Uma vez que no final das contas o mundo é divino e perfeito, conforme Dick, o próprio demiurgo e seu simulacro global – a Prisão de Ferro Negro ou o wetiko – podem ser agentes da nossa evolução. A doença pode ser o detonador de um estado de consciência, de um reconhecimento daquilo que é verdadeiramente essencial na vida. Trata-se de descobrir que “há um universo atrás do nosso, oculto em seu interior”. “O mundo não é apenas uma falsificação, há mais: é uma falsificação, mas debaixo dele jaz outro mundo, e é esse outro mundo, esse mundo do Logos que se filtra e rompe através”. Dick diz que podemos ter acesso a esse mundo sem precisar de um sacerdote ou intermediário. Para fazê-lo devemos recordar (anamnesis) que não somos realmente egos em um corpo, mas que nossa natureza é a mesma da divindade que fez com que o universo se manifestasse em primeiro lugar, o que significa que somos a totalidade. É por isso que o caminho – e Dick era um cristão gnóstico fervoroso – é libertar-se da autoimportância e não fugir do sofrimento inerente ao mundo, mas sim transformá-lo em sacrifício para transcender no conhecimento dessa unidade divina. “Se é que existe a felicidade no homem, esta vem de sua renúncia voluntária ao eu em favor de sua participação no destino da unidade total”, escreveu Dick. “O poder supremo da compaixão é o único capaz de resolver esse labirinto”. Temos aqui uma receita para escapar da Prisão de Ferro Negro (da Matrix) e ao mesmo tempo curar-nos deste vírus denominado wetiko.
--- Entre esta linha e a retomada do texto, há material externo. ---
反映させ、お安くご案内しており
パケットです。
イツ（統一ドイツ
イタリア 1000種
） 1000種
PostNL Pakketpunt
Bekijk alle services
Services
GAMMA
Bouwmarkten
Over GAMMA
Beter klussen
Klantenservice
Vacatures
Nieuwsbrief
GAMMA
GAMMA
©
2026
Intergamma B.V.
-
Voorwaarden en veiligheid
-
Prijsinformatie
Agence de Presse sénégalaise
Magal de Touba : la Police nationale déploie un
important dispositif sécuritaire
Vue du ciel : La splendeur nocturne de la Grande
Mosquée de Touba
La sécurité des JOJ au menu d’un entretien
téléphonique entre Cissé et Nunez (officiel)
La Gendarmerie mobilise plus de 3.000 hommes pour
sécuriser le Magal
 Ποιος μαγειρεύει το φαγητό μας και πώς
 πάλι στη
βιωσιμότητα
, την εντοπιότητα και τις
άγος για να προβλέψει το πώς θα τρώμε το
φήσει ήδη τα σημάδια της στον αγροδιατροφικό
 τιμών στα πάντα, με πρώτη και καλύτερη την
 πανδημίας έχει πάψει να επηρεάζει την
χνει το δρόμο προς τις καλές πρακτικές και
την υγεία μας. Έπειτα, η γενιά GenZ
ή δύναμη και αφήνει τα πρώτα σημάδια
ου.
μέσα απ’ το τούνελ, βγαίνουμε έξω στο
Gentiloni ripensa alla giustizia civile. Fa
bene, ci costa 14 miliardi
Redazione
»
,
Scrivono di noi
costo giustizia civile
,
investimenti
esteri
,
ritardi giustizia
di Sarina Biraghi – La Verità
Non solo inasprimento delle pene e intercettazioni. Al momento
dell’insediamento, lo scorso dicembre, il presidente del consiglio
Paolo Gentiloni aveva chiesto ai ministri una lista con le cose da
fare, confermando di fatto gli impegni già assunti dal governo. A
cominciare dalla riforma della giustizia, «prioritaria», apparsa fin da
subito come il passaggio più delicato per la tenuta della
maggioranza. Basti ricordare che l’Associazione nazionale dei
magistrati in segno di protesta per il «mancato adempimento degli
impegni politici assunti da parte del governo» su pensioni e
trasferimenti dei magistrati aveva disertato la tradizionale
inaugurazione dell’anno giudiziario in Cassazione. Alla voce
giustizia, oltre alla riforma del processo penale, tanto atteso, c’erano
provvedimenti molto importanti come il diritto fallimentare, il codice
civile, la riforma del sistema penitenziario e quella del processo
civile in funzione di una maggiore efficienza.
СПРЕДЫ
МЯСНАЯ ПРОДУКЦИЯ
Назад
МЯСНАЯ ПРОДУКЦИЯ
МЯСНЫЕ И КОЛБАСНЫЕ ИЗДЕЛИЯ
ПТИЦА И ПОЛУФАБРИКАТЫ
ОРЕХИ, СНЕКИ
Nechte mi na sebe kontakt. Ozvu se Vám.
No fim das contas, a noção de que somos egos ou seres individuais separados do mundo é somente um meme, talvez o meme mais bem sucedido da história. Terence McKenna sugeria que deveríamos neutralizar os efeitos do egoísmo que estava destruindo o planeta espalhando outros memes. Nesse sentido, espalhar o meme de wetiko, isto é, fazer com que nos demos conta de que padecemos dessa enfermidade utilizando mecanismos de replicação da informação pode ser um poderoso remédio para tratar a psicose coletiva de que sofremos.